Which lines of the records contain the word "Malignant"? Show each of them.

(Stored data)
^^^^

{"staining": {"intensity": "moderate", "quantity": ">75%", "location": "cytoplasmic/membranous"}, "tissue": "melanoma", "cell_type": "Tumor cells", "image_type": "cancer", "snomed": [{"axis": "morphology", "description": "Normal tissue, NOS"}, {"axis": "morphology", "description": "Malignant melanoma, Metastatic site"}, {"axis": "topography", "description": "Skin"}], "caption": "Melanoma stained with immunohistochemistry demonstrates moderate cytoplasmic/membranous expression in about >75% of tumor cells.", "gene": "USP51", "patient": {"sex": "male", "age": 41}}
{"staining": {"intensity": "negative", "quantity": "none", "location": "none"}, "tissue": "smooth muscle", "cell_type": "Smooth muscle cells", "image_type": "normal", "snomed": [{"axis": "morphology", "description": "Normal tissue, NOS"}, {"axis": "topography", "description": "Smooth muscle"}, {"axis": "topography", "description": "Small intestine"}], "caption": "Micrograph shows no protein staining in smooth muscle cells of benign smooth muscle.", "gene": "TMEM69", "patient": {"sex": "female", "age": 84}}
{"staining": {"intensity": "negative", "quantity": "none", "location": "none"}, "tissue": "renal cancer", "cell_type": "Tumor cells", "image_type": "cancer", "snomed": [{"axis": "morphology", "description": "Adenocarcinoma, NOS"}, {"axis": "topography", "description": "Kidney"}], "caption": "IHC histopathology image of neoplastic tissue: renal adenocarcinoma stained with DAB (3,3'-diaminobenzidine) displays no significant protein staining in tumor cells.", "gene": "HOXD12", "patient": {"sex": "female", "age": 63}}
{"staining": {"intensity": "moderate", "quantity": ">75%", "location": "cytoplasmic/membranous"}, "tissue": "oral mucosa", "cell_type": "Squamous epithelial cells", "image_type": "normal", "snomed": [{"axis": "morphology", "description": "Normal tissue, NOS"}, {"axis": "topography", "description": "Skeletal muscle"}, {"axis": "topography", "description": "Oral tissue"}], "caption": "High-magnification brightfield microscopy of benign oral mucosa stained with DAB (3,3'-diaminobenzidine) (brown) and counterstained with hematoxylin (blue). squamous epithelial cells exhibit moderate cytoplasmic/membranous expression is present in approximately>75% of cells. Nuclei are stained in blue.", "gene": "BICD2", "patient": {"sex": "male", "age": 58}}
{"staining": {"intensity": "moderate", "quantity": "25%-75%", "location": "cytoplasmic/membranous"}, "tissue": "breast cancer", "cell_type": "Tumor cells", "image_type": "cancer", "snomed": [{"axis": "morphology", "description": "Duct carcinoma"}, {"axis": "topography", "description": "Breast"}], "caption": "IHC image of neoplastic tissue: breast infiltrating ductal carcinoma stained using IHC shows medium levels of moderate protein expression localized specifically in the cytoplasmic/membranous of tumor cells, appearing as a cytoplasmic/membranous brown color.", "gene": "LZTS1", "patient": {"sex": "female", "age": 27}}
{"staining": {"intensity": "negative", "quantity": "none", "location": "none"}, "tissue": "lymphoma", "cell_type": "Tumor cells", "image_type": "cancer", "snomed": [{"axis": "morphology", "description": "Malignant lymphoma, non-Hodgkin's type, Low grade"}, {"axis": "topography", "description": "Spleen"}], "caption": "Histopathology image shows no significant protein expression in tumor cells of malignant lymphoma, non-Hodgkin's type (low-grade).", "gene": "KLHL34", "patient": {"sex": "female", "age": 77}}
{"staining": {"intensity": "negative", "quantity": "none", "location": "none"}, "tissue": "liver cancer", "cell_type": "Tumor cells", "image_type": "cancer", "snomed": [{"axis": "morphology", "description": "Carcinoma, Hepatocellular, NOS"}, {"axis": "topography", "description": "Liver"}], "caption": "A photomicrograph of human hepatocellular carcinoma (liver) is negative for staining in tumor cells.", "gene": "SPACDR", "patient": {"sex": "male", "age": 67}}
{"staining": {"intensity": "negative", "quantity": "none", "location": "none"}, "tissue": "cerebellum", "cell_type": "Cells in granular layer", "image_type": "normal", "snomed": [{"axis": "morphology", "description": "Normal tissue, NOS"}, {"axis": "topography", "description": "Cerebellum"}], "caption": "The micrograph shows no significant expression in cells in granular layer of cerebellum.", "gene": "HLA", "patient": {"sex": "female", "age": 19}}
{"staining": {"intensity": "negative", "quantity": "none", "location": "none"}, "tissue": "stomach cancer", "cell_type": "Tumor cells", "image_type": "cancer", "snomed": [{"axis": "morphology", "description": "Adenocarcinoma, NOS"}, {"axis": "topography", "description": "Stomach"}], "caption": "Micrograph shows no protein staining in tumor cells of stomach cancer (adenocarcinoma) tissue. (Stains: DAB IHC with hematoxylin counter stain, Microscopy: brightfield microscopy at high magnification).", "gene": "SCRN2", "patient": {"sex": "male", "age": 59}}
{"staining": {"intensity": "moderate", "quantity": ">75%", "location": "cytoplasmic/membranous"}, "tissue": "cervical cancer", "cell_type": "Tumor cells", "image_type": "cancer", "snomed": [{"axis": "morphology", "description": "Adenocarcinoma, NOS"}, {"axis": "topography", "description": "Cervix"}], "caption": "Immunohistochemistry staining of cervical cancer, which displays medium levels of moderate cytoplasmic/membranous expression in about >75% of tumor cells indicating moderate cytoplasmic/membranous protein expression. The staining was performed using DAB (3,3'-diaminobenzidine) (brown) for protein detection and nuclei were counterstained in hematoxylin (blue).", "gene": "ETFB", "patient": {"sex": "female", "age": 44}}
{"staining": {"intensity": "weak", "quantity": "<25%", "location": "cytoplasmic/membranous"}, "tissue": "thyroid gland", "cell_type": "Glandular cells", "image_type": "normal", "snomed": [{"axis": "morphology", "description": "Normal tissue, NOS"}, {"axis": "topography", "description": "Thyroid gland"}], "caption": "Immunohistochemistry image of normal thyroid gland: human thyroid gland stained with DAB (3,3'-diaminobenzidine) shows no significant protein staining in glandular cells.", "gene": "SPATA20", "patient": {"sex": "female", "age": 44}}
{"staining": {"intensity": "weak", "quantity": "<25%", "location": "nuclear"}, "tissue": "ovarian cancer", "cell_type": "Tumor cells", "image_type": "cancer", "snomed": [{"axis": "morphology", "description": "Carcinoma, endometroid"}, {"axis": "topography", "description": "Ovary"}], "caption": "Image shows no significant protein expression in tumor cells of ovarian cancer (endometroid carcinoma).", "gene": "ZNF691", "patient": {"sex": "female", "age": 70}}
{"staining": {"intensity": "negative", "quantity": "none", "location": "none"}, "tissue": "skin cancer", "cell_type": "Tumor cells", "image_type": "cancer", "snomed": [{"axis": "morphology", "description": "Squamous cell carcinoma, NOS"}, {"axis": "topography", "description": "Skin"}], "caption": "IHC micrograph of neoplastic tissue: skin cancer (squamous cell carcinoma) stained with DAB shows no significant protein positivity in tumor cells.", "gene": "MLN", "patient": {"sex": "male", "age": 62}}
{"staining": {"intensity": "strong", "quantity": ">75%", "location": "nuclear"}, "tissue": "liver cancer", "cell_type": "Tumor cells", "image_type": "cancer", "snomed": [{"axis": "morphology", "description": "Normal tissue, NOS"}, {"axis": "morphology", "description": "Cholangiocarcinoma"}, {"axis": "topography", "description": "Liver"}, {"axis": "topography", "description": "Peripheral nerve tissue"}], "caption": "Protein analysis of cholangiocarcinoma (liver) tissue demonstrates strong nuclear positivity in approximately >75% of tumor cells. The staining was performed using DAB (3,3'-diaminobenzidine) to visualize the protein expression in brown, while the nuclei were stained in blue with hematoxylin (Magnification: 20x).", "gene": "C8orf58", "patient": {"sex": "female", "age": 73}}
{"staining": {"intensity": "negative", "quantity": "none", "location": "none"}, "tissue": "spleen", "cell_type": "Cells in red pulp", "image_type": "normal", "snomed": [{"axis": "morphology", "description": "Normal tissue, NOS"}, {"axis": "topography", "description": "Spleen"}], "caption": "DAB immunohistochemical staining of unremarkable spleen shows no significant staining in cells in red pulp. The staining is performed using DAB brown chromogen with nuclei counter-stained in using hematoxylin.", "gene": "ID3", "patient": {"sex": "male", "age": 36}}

^^^^

WRITTEN ANSWER:
{"staining": {"intensity": "moderate", "quantity": ">75%", "location": "cytoplasmic/membranous"}, "tissue": "melanoma", "cell_type": "Tumor cells", "image_type": "cancer", "snomed": [{"axis": "morphology", "description": "Normal tissue, NOS"}, {"axis": "morphology", "description": "Malignant melanoma, Metastatic site"}, {"axis": "topography", "description": "Skin"}], "caption": "Melanoma stained with immunohistochemistry demonstrates moderate cytoplasmic/membranous expression in about >75% of tumor cells.", "gene": "USP51", "patient": {"sex": "male", "age": 41}}
{"staining": {"intensity": "negative", "quantity": "none", "location": "none"}, "tissue": "lymphoma", "cell_type": "Tumor cells", "image_type": "cancer", "snomed": [{"axis": "morphology", "description": "Malignant lymphoma, non-Hodgkin's type, Low grade"}, {"axis": "topography", "description": "Spleen"}], "caption": "Histopathology image shows no significant protein expression in tumor cells of malignant lymphoma, non-Hodgkin's type (low-grade).", "gene": "KLHL34", "patient": {"sex": "female", "age": 77}}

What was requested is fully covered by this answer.